TEXT SHOWN
Mary Ann Moon is a freelance writer in Clarksburg, Md.
Vertebroplasty was no more beneficial than a sham procedure for painful osteoporotic vertebral fractures in the first two blinded, randomized, controlled trials ever to assess the technique, according to separate reports in the New England Journal of Medicine.
These findings are likely to transform percutaneous vertebroplasty—a widely accepted method of pain relief that has become routine therapy—from “a procedure that is virtually always considered to be successful” into one “considered no better than placebo,” James N. Weinstein, DO, of Dartmouth-Hitchcock Medical Center, Hanover, N.H., said in an editorial published with the reports.
Public institutions such as the Centers for Medicare & Medicaid Services, as well as radiological and neurological surgery societies, have recommended reimbursement of vertebroplasty—endorsements that have boosted a dramatic rise in its popularity. The number of vertebroplasties performed in the United States has more than doubled in the past 6 years, Dr. Weinstein noted (N. Engl. J. Med. 2009;361:619–21). The procedure involves injecting medical cement directly into a vertebral fracture to stabilize it and immediately relieve pain. Many case series and small, unblinded, nonrandomized, uncontrolled studies have suggested that it is effective, though the precise mechanism of action has never been delineated.

Data items
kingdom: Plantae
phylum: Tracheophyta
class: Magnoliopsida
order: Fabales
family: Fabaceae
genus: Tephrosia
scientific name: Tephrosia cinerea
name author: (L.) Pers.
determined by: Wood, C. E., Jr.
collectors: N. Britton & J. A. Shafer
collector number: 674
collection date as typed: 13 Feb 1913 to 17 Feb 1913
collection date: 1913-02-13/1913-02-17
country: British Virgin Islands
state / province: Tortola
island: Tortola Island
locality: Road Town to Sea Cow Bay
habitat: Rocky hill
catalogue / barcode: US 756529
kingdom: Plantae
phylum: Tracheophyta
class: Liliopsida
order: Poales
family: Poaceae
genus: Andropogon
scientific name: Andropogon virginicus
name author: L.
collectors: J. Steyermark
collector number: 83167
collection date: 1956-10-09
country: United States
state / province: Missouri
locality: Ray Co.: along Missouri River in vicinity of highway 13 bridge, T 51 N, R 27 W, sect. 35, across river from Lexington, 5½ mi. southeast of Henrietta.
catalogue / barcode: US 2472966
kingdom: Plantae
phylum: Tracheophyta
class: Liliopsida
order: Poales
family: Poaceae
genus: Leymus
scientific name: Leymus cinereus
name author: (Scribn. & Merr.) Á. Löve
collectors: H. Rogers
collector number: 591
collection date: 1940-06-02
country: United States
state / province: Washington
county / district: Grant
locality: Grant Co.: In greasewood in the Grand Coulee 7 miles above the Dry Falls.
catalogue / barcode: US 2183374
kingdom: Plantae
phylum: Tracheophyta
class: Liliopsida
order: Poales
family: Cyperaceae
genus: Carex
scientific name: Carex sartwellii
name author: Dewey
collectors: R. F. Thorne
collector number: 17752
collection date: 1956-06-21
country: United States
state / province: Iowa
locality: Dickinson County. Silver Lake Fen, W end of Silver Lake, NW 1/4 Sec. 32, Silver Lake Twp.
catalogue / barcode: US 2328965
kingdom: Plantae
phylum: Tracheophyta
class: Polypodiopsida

WHAT IS BEING ASKED
Reproduce the passage of the vertebroplasty article between "Mary Ann Moon" and "with the reports.", inclusive, word for word.

PROBLEM SOLUTION
Mary Ann Moon is a freelance writer in Clarksburg, Md.
Vertebroplasty was no more beneficial than a sham procedure for painful osteoporotic vertebral fractures in the first two blinded, randomized, controlled trials ever to assess the technique, according to separate reports in the New England Journal of Medicine.
These findings are likely to transform percutaneous vertebroplasty—a widely accepted method of pain relief that has become routine therapy—from “a procedure that is virtually always considered to be successful” into one “considered no better than placebo,” James N. Weinstein, DO, of Dartmouth-Hitchcock Medical Center, Hanover, N.H., said in an editorial published with the reports.